(Records)
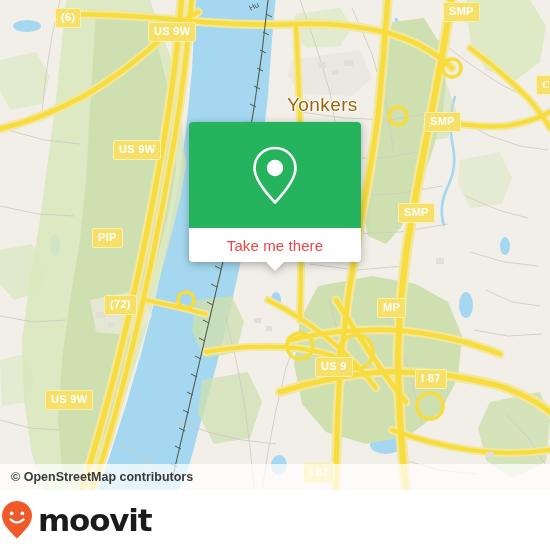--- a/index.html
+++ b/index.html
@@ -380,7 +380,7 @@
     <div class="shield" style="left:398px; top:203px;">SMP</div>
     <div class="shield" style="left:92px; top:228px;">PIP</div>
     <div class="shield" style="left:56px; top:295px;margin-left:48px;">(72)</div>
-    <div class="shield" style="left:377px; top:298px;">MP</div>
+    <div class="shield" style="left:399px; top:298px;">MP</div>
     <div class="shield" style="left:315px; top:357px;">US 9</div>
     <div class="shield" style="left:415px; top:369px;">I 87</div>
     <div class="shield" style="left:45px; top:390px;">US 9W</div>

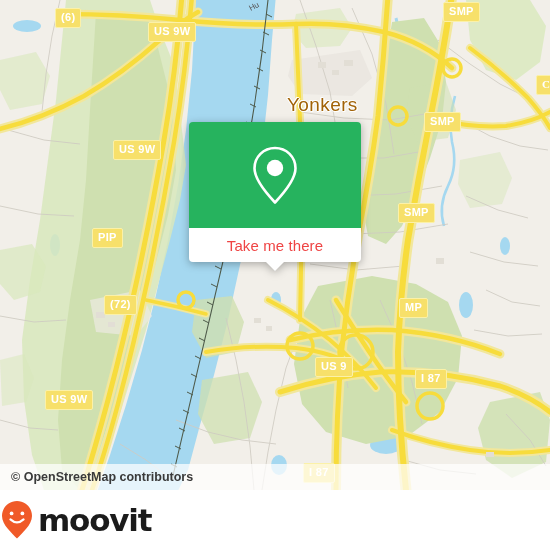--- a/index.html
+++ b/index.html
@@ -405,6 +405,7 @@
   </div>
 
   <div class="footer">
+    <div class="footer-address">5959 Independence Ave, Bronx, NY 10471, New York City</div>
     <div class="footer-logo">
       <svg width="34" height="40" viewBox="0 0 34 40">
         <path d="M17 1 C8.7 1 2 7.7 2 16 C2 25 12 33 17 38.6 C22 33 32 25 32 16 C32 7.7 25.3 1 17 1 Z" fill="#f05a28"></path>

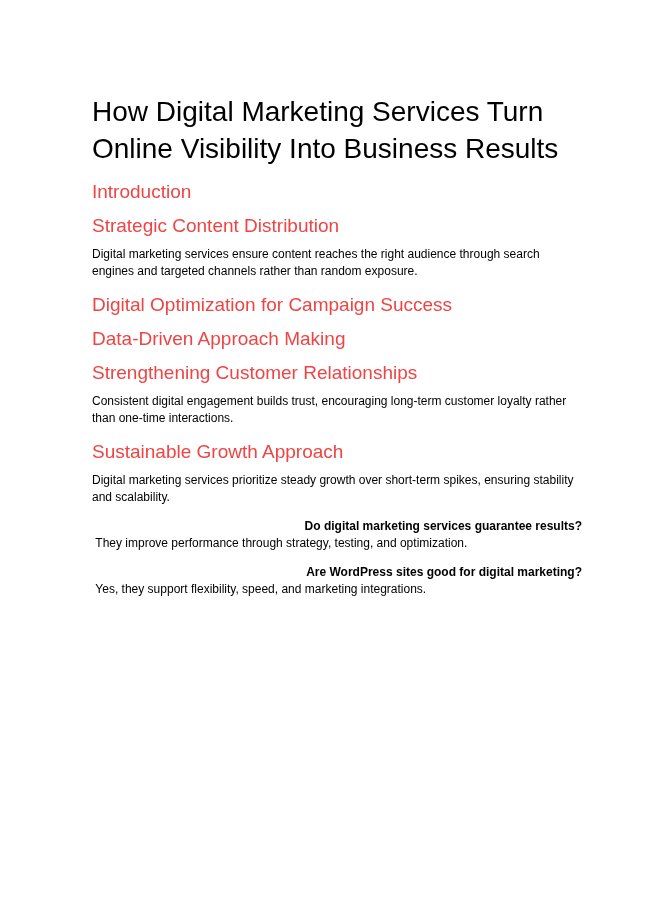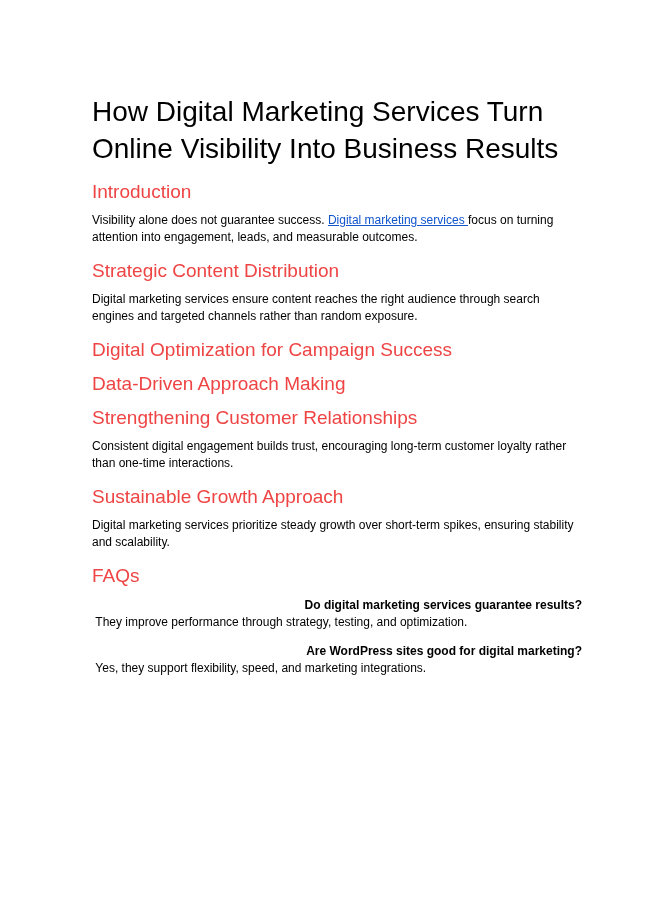--- a/index.html
+++ b/index.html
@@ -71,7 +71,6 @@
     <h1 class="doc-title">How Digital Marketing Services Turn Online Visibility Into Business Results</h1>
 
     <h2 class="doc-h2">Introduction</h2>
-    <p class="doc-p"><span>Visibility alone does not guarantee success. </span><a class="doc-link">Digital marketing services </a><span>focus on turning attention into engagement, leads, and measurable outcomes.</span></p>
 
     <h2 class="doc-h2">Strategic Content Distribution</h2>
     <p class="doc-p"><span>Digital marketing services ensure content reaches the right audience through search engines and targeted channels rather than random exposure.</span></p>

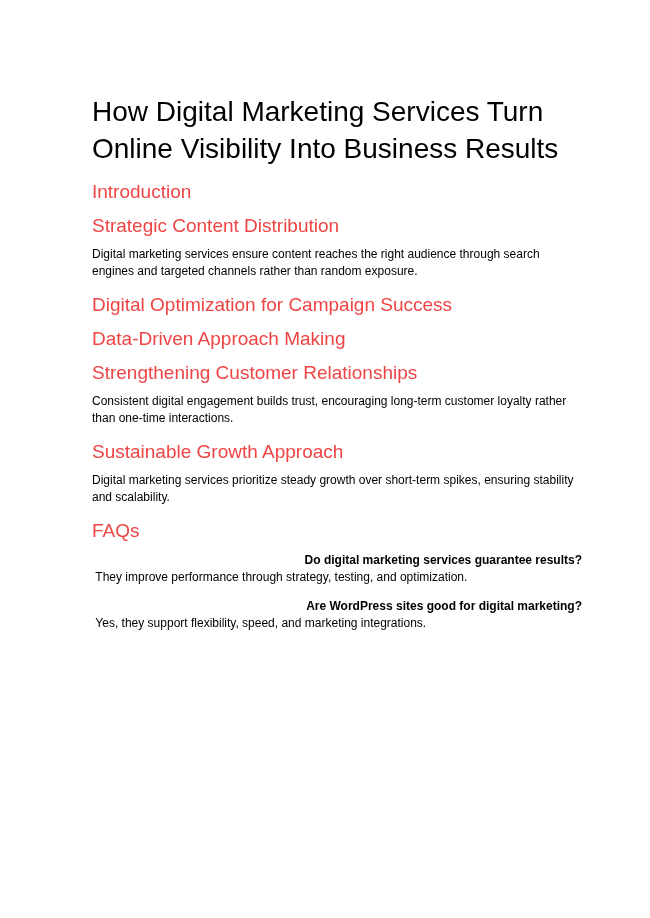--- a/index.html
+++ b/index.html
@@ -85,7 +85,6 @@
     <h2 class="doc-h2">Sustainable Growth Approach</h2>
     <p class="doc-p"><span>Digital marketing services prioritize steady growth over short-term spikes, ensuring stability and scalability.</span></p>
 
-    <h2 class="doc-h2">FAQs</h2>
 
     <div class="faq-item">
       <div class="faq-q">Do digital marketing services guarantee results?</div>

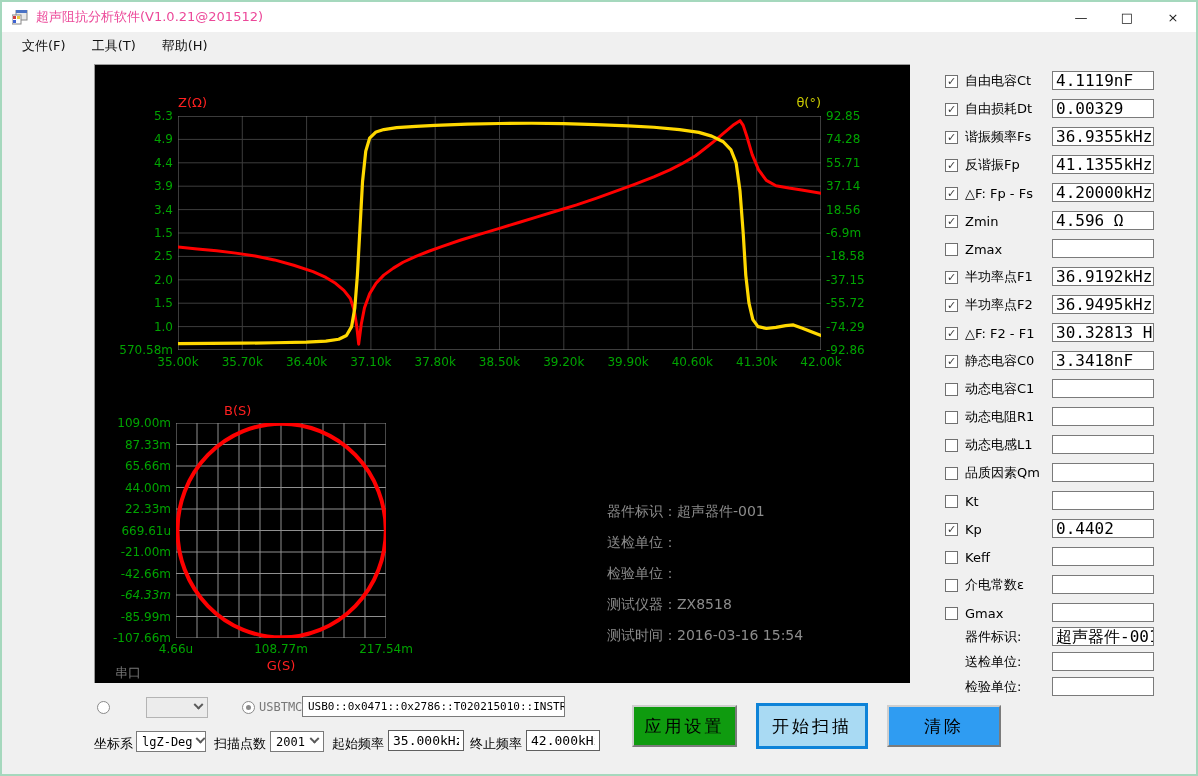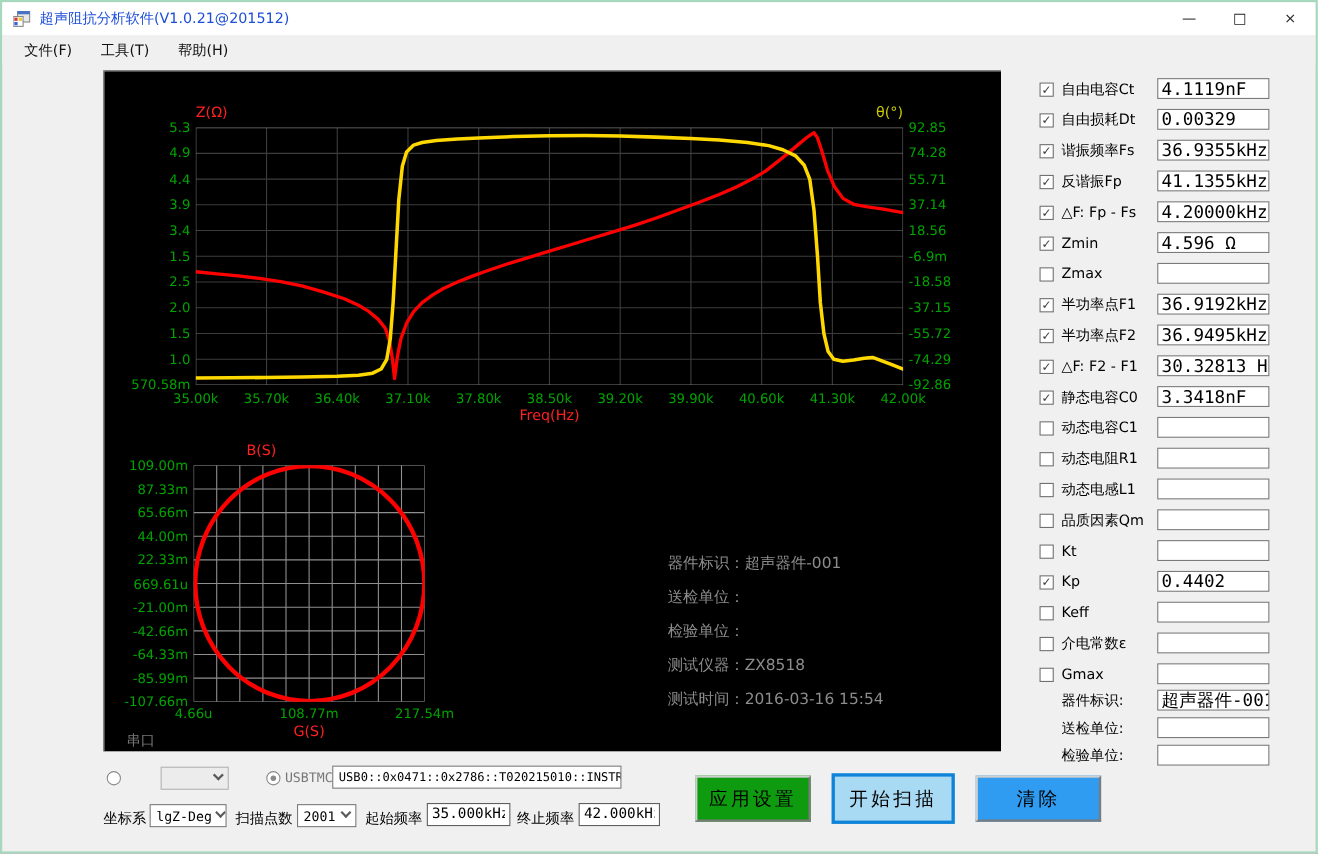--- a/index.html
+++ b/index.html
@@ -12,7 +12,7 @@
   
   .titlebar{position:absolute;left:0;top:0;width:100%;height:30px;background:#fff;display:flex;align-items:center;}
   .app-icon{width:16px;height:15px;margin:0 8px 0 10px;position:relative;flex:0 0 auto;}
-  .title-text{font-size:13px;color:#1d4ed8;}
+  .title-text{font-size:13px;color:#ec4899;}
   .win-btns{position:absolute;right:0;top:0;height:30px;display:flex;}
   .win-btn{width:46px;height:30px;display:flex;align-items:center;justify-content:center;font-size:13px;color:#222;cursor:default;}
   

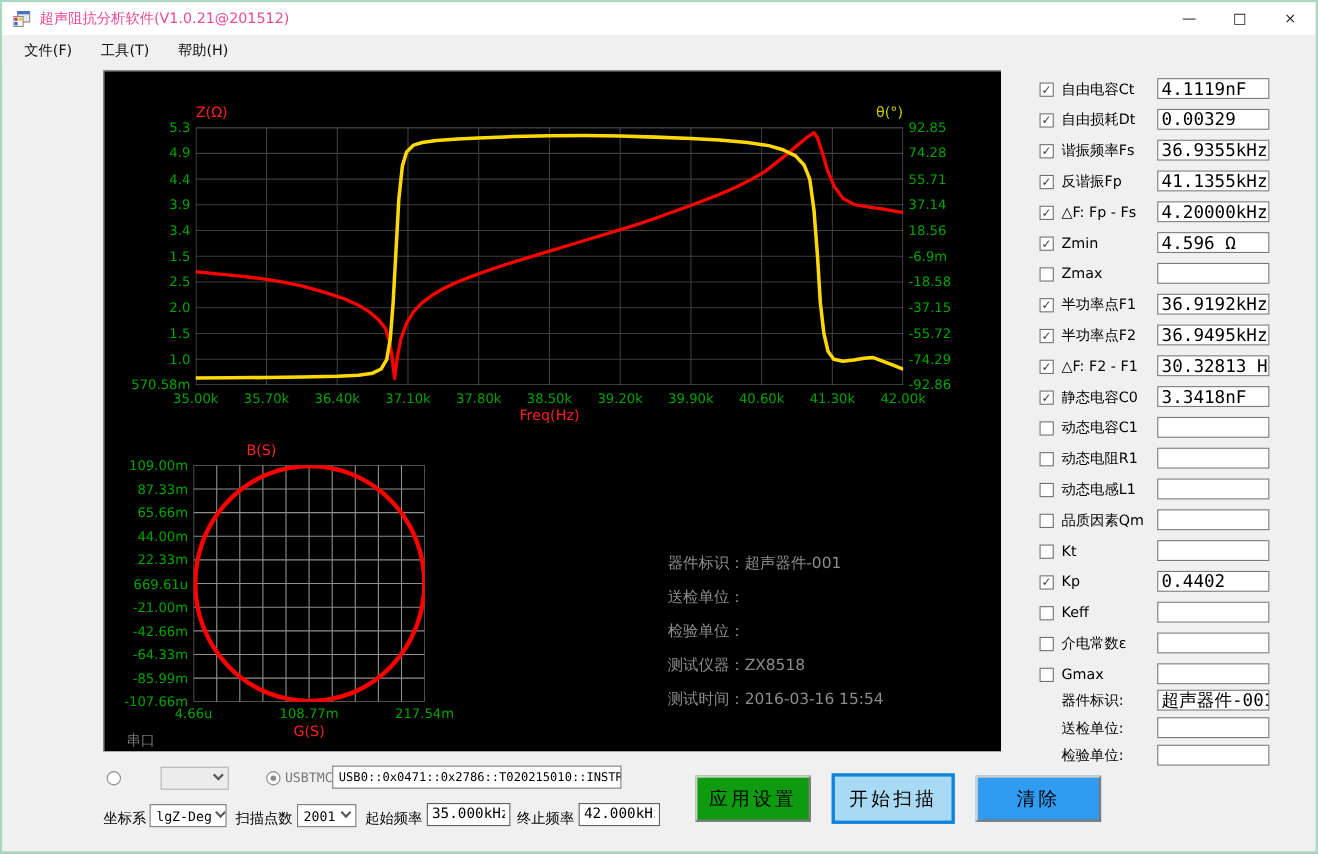--- a/index.html
+++ b/index.html
@@ -156,7 +156,6 @@
         <span class="tick" style="left: 90%; transform: translateX(-50%);">41.30k</span>
         <span class="tick" style="left: 100%; transform: translateX(-50%);">42.00k</span>
       </div>
-    <span class="axis-title red" style="left:83px;top:306px;width:643px;text-align:center;">Freq(Hz)</span>
 
     <span class="axis-title red" style="left:81px;top:338px;margin-left:48px;">B(S)</span>
     <div class="yticks" style="left:4px;top:358px;width:72px;height:215px;">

(Task statement) It would help to have the listing above repeated exactly, with all images removed.

(Your response)
--- a/index.html
+++ b/index.html
@@ -380,7 +380,7 @@
     <div class="shield" style="left:398px; top:203px;">SMP</div>
     <div class="shield" style="left:92px; top:228px;">PIP</div>
     <div class="shield" style="left:56px; top:295px;margin-left:48px;">(72)</div>
-    <div class="shield" style="left:377px; top:298px;">MP</div>
+    <div class="shield" style="left:399px; top:298px;">MP</div>
     <div class="shield" style="left:315px; top:357px;">US 9</div>
     <div class="shield" style="left:415px; top:369px;">I 87</div>
     <div class="shield" style="left:45px; top:390px;">US 9W</div>

--- a/index.html
+++ b/index.html
@@ -405,6 +405,7 @@
   </div>
 
   <div class="footer">
+    <div class="footer-address">5959 Independence Ave, Bronx, NY 10471, New York City</div>
     <div class="footer-logo">
       <svg width="34" height="40" viewBox="0 0 34 40">
         <path d="M17 1 C8.7 1 2 7.7 2 16 C2 25 12 33 17 38.6 C22 33 32 25 32 16 C32 7.7 25.3 1 17 1 Z" fill="#f05a28"></path>

--- a/index.html
+++ b/index.html
@@ -71,7 +71,6 @@
     <h1 class="doc-title">How Digital Marketing Services Turn Online Visibility Into Business Results</h1>
 
     <h2 class="doc-h2">Introduction</h2>
-    <p class="doc-p"><span>Visibility alone does not guarantee success. </span><a class="doc-link">Digital marketing services </a><span>focus on turning attention into engagement, leads, and measurable outcomes.</span></p>
 
     <h2 class="doc-h2">Strategic Content Distribution</h2>
     <p class="doc-p"><span>Digital marketing services ensure content reaches the right audience through search engines and targeted channels rather than random exposure.</span></p>

--- a/index.html
+++ b/index.html
@@ -85,7 +85,6 @@
     <h2 class="doc-h2">Sustainable Growth Approach</h2>
     <p class="doc-p"><span>Digital marketing services prioritize steady growth over short-term spikes, ensuring stability and scalability.</span></p>
 
-    <h2 class="doc-h2">FAQs</h2>
 
     <div class="faq-item">
       <div class="faq-q">Do digital marketing services guarantee results?</div>

--- a/index.html
+++ b/index.html
@@ -12,7 +12,7 @@
   
   .titlebar{position:absolute;left:0;top:0;width:100%;height:30px;background:#fff;display:flex;align-items:center;}
   .app-icon{width:16px;height:15px;margin:0 8px 0 10px;position:relative;flex:0 0 auto;}
-  .title-text{font-size:13px;color:#1d4ed8;}
+  .title-text{font-size:13px;color:#ec4899;}
   .win-btns{position:absolute;right:0;top:0;height:30px;display:flex;}
   .win-btn{width:46px;height:30px;display:flex;align-items:center;justify-content:center;font-size:13px;color:#222;cursor:default;}
   

--- a/index.html
+++ b/index.html
@@ -156,7 +156,6 @@
         <span class="tick" style="left: 90%; transform: translateX(-50%);">41.30k</span>
         <span class="tick" style="left: 100%; transform: translateX(-50%);">42.00k</span>
       </div>
-    <span class="axis-title red" style="left:83px;top:306px;width:643px;text-align:center;">Freq(Hz)</span>
 
     <span class="axis-title red" style="left:81px;top:338px;margin-left:48px;">B(S)</span>
     <div class="yticks" style="left:4px;top:358px;width:72px;height:215px;">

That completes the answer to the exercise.